I cimiteri di Saddam Hussein

Di Rodolfo Casadei
11 Marzo 2004
Adesso che il Consiglio consultivo di governo dell’Irak

Adesso che il Consiglio consultivo di governo dell’Irak ha approvato la nuova Costituzione provvisoria del paese, è il momento di riprendere in mano alcuni istruttivi risultati del sondaggio condotto dalla Gallup a Baghdad nell’autunno scorso. In mezzo a responsi talvolta non lusinghieri per i “liberatori” anglo-americani (il 43% degli intervistati si dice convinto che l’intervento abbia lo scopo di «rubare il petrolio irakeno», il 50% dice di non amare G. W. Bush, il 47% dice di non amare Tony Blair), spicca la risposta con cui la maggioranza assoluta dei 6 milioni di residenti di Baghdad (il 62% per l’esattezza) ha dichiarato che vale la pena soffrire quel che la guerra ed il dopoguerra hanno portato in cambio della caduta del regime di Saddam Hussein. Come si spiega questa strana miscela di diffidenza per gli occupanti anglo-americani e di sollievo per la conseguenza politica della loro azione militare? Si spiega ponendo mente alla realtà della repressione sotto il vecchio regime, che secondo i dati convergenti dell’autorità provvisoria di governo e di organizzazioni per i diritti umani avrebbe causato almeno 300mila morti, vittime di esecuzioni, torture e stenti sofferti nelle galere fra il 1979 ed il 2003. Dal conteggio sono escluse le vittime della guerra con l’Iran e delle due guerre del Golfo. I resti delle vittime della repressione interna si troverebbero in 260 fosse comuni sparse attraverso il paese; di esse fino a questo momento soltanto 40 sono state individuate ed indagate. La maggior parte di esse si trovano nel Sud sciita e nel Nord curdo, regioni apertamente ostili al regime di Saddam Hussein dove si sono sviluppati movimenti di resistenza o di rivolta.

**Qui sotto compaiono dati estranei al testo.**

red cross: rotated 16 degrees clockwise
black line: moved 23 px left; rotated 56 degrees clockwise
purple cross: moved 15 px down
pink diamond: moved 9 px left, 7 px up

Ma anche nella città di Baghdad le testimonianze del terrore non mancano: cimiteri anonimi sono stati scoperti presso la prigione di Abu Ghraib e la base dei servizi segreti sulle rive del fiume Diyala; tre massacri di dimostranti sciiti nel quartiere di Saddam City (oggi ribattezzato Sadr City), in uno dei quali sarebbero state uccise 700 persone, sono stati recensiti. La Gallup ha condotto un’indagine su di un campione di popolazione scientificamente rappresentativo ponendo la domanda: «Negli anni in cui è stato al potere Saddam Hussein, membri della sua famiglia hanno perso la vita a causa della repressione del regime?». Ben il 6,6% degli intervistati ha risposto di sì, una percentuale che, proiettata sul totale dell’attuale popolazione di Baghdad sulla base del numero medio di componenti di un nucleo familiare dà la vertiginosa cifra di 61mila uccisioni politiche nella sola capitale nei 24 anni del regime del raìs: il doppio del numero delle vittime ritrovate nelle fosse comuni della Bosnia.